__TASK DESCRIPTION__:
All of the data that appears below is to be given again precisely as written.

──────── SOURCE INFORMATION

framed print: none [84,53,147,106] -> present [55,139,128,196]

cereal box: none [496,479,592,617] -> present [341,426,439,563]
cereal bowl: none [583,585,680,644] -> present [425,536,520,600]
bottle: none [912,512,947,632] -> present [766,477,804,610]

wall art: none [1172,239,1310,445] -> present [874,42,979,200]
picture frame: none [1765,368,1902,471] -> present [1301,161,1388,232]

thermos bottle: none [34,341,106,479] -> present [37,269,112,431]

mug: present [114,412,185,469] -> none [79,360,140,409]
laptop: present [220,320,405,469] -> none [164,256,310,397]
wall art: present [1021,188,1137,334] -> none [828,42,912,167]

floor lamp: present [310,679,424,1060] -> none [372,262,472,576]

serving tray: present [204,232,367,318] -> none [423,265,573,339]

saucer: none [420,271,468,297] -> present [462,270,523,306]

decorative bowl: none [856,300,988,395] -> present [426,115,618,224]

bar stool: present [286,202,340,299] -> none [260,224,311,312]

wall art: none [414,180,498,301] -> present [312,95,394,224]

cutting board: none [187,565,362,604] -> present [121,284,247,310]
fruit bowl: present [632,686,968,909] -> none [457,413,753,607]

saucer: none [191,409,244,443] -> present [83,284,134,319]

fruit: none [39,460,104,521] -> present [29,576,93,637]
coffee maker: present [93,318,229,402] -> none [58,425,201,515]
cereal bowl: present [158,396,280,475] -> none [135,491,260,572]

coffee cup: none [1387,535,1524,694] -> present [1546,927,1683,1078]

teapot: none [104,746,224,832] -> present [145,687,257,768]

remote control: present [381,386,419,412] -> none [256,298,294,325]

────────────────

__TASK RESULT__:
framed print: none [84,53,147,106] -> present [55,139,128,196]

cereal box: none [496,479,592,617] -> present [341,426,439,563]
cereal bowl: none [583,585,680,644] -> present [425,536,520,600]
bottle: none [912,512,947,632] -> present [766,477,804,610]

wall art: none [1172,239,1310,445] -> present [874,42,979,200]
picture frame: none [1765,368,1902,471] -> present [1301,161,1388,232]

thermos bottle: none [34,341,106,479] -> present [37,269,112,431]

mug: present [114,412,185,469] -> none [79,360,140,409]
laptop: present [220,320,405,469] -> none [164,256,310,397]
wall art: present [1021,188,1137,334] -> none [828,42,912,167]

floor lamp: present [310,679,424,1060] -> none [372,262,472,576]

serving tray: present [204,232,367,318] -> none [423,265,573,339]

saucer: none [420,271,468,297] -> present [462,270,523,306]

decorative bowl: none [856,300,988,395] -> present [426,115,618,224]

bar stool: present [286,202,340,299] -> none [260,224,311,312]

wall art: none [414,180,498,301] -> present [312,95,394,224]

cutting board: none [187,565,362,604] -> present [121,284,247,310]
fruit bowl: present [632,686,968,909] -> none [457,413,753,607]

saucer: none [191,409,244,443] -> present [83,284,134,319]

fruit: none [39,460,104,521] -> present [29,576,93,637]
coffee maker: present [93,318,229,402] -> none [58,425,201,515]
cereal bowl: present [158,396,280,475] -> none [135,491,260,572]

coffee cup: none [1387,535,1524,694] -> present [1546,927,1683,1078]

teapot: none [104,746,224,832] -> present [145,687,257,768]

remote control: present [381,386,419,412] -> none [256,298,294,325]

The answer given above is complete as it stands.